### [Required work]
Look through the lines below and extract each one that contains "relaterat".

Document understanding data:
· · · · · · ·
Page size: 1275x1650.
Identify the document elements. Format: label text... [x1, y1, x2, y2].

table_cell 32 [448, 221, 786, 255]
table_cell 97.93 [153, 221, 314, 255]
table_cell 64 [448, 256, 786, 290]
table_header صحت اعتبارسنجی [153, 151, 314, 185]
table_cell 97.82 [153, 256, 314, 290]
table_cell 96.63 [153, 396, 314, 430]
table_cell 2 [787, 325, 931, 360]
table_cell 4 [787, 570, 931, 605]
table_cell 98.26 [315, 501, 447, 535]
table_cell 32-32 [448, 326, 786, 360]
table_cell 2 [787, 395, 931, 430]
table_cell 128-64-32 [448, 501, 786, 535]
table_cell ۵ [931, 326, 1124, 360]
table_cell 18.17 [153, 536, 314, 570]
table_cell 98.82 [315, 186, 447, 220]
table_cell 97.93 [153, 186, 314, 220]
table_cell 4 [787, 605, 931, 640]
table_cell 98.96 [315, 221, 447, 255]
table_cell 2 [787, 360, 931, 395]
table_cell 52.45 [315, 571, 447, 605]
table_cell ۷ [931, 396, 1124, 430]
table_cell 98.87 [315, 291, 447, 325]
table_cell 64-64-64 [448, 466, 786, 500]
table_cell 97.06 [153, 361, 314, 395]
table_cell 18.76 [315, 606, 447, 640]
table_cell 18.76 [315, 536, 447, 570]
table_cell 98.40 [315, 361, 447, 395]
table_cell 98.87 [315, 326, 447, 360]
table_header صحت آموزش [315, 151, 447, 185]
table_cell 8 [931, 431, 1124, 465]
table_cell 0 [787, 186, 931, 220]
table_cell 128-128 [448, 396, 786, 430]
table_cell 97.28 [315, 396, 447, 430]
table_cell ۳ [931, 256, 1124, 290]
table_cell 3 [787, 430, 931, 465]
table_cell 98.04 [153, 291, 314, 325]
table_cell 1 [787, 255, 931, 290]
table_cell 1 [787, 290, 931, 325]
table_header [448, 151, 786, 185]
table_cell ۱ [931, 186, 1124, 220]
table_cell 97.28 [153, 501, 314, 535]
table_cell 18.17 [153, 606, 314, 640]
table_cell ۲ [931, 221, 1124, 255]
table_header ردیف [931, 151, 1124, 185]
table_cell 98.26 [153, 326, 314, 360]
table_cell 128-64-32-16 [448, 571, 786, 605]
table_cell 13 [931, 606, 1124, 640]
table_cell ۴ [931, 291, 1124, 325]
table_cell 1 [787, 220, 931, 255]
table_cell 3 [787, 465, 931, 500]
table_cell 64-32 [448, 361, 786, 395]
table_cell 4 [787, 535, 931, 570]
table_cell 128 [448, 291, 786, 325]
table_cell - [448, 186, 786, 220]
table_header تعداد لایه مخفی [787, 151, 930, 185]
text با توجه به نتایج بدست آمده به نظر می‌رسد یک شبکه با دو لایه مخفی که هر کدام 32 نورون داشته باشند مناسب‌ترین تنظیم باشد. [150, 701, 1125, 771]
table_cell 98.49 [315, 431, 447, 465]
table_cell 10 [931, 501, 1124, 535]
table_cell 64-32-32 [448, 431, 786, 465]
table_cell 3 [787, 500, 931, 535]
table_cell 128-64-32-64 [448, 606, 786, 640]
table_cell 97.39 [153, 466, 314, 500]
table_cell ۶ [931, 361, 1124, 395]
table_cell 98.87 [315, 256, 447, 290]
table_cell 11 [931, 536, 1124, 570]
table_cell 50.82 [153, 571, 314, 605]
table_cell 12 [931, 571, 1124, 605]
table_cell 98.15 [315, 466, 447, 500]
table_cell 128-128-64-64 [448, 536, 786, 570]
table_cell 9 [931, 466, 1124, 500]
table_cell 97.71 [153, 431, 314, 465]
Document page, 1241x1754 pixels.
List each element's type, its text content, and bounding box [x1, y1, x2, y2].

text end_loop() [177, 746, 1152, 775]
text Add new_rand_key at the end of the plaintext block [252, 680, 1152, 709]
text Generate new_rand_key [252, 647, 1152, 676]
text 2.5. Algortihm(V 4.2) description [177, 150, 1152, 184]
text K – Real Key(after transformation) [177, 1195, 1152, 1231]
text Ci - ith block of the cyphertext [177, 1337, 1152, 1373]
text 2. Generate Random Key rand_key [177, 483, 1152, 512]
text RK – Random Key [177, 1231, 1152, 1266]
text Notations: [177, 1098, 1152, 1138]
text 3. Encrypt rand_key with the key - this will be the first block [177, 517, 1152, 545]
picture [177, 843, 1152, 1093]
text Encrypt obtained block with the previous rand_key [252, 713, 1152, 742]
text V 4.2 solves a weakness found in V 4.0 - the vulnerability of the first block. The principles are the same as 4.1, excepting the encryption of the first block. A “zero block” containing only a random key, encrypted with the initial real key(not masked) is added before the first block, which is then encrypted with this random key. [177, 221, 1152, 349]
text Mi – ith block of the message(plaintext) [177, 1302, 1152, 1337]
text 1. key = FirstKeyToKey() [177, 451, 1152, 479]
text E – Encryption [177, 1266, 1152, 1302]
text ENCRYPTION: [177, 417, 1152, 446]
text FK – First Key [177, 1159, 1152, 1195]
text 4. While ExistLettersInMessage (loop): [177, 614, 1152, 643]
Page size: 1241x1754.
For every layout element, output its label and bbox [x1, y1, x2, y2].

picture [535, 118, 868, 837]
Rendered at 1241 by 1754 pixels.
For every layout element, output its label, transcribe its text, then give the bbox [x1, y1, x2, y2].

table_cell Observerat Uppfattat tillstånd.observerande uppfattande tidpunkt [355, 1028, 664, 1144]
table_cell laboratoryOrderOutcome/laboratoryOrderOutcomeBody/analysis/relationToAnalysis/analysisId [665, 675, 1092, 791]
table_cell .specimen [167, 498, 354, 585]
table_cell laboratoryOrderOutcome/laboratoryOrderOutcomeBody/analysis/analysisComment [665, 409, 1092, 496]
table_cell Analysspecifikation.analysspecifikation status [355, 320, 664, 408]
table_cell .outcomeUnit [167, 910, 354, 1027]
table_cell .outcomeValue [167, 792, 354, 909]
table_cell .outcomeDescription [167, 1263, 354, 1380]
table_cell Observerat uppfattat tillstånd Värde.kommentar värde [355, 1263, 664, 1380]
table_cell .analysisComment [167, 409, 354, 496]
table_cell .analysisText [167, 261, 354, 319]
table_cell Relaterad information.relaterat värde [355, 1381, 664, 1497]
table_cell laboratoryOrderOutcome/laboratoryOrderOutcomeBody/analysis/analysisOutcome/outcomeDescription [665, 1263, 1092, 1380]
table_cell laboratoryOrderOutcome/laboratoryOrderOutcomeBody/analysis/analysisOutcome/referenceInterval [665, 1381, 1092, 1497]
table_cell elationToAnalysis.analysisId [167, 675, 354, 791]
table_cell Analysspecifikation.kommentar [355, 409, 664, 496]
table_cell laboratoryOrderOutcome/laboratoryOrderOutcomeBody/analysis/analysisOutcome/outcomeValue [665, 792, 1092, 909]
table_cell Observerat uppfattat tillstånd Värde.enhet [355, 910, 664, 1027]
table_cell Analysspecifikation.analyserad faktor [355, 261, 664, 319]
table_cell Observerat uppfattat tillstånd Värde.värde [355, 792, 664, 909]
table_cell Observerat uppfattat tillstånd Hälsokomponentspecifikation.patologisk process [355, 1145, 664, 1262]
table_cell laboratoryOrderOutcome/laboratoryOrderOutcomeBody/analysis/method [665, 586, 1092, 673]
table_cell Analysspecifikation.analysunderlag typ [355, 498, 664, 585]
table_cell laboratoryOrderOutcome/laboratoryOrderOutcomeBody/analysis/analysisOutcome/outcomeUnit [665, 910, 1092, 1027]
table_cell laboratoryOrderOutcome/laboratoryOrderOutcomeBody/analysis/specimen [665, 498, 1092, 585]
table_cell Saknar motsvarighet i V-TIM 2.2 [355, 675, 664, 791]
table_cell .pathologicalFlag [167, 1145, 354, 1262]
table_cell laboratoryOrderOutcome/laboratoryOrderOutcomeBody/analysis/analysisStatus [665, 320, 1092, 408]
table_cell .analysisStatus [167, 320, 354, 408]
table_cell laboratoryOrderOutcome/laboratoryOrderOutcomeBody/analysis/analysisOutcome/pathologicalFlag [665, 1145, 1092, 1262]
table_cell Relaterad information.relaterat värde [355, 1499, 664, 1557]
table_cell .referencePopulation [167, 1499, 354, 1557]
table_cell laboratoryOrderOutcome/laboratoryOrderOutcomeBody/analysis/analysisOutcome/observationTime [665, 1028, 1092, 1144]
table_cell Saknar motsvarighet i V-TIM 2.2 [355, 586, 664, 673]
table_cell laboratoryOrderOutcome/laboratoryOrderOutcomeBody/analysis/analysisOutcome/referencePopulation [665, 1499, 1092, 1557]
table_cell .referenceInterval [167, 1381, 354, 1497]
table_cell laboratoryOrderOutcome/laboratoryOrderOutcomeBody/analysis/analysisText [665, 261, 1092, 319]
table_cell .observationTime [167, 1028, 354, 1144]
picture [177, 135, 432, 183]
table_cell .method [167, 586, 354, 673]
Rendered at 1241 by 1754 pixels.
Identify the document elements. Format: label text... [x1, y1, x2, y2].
· · · · · · ·
### [Written answer]
table_cell Relaterad information.relaterat värde [355, 1381, 664, 1497]
table_cell Relaterad information.relaterat värde [355, 1499, 664, 1557]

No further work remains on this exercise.